Speaking to OBSERVER media on Thursday Ivan Rodrigues, head of the APUA’s Water Business Unit, said he had heard people complaining that there was no water on the island. According to the utility official, the authority met its commitment to have water supply back on the island within eight weeks after Hurricane Irma.
“Once we started putting water in the system we realised water was going everywhere because you had houses destroyed, you had in some instances the clean-up effort which took place and in moving debris you damage service lines that are on the surface.”
Rodrigues said as a result of this they had to go through the community and disconnect all services except to those houses that were occupied.
“It’s been on the media for several weeks that if you want your service returned you need to re-apply for it because we cannot put water back to a house that is unoccupied unless we are certain that everything in the house is turned off and sound and secure,” Rodrigues said.
He noted that workers from the unit operate the plant on a daily basis except on the weekends when they return to their families in Antigua.
“There’s a water storage tank in Barbuda. They ensure that [it] is filled and it gravity feeds to the community until they can return again on Monday,” Rodrigues explained.
The official said so far they have spent some E.C. $800,000 on getting water service back up on the island and there was still more work to be done.
“We’re building everything in concrete so  even though we have done temporary work within the eight weeks to get things up and going everything now would be like — for the plant itself — the roof itself would be  concrete, the pump station would be concrete with reinforced concrete roof and steel doors.”
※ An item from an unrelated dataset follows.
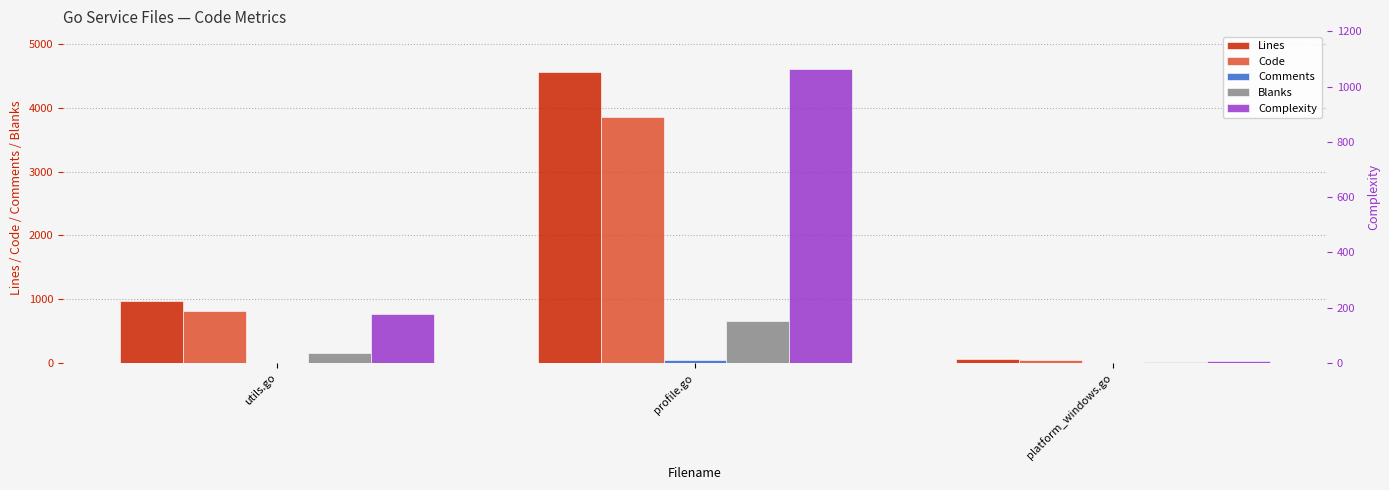

What is the label of the 3rd bar from the right?

utils.go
Rodrigues noted that the workers are currently using temporary tanks and they intend to install a new 100,000-gallon tank. They are also looking at the possibility of a second reverse osmosis plant for the island.
Four months ago to the day, Hurricane Irma decimated Barbuda with the water facilities also taking a battering.
The roof of the reverse osmosis plant had been blown off and seawater had flooded the facility while the pump station and electrical panels were destroyed. A shipping container that was next to the building housing the reverse osmosis plant smashed into the building during the Category 5 hurricane, damaging the wall.
Rodrigues related that the motors were all under seawater while the membranes for the plant were affected. He also disclosed that fixing the panel for the plant took eight weeks.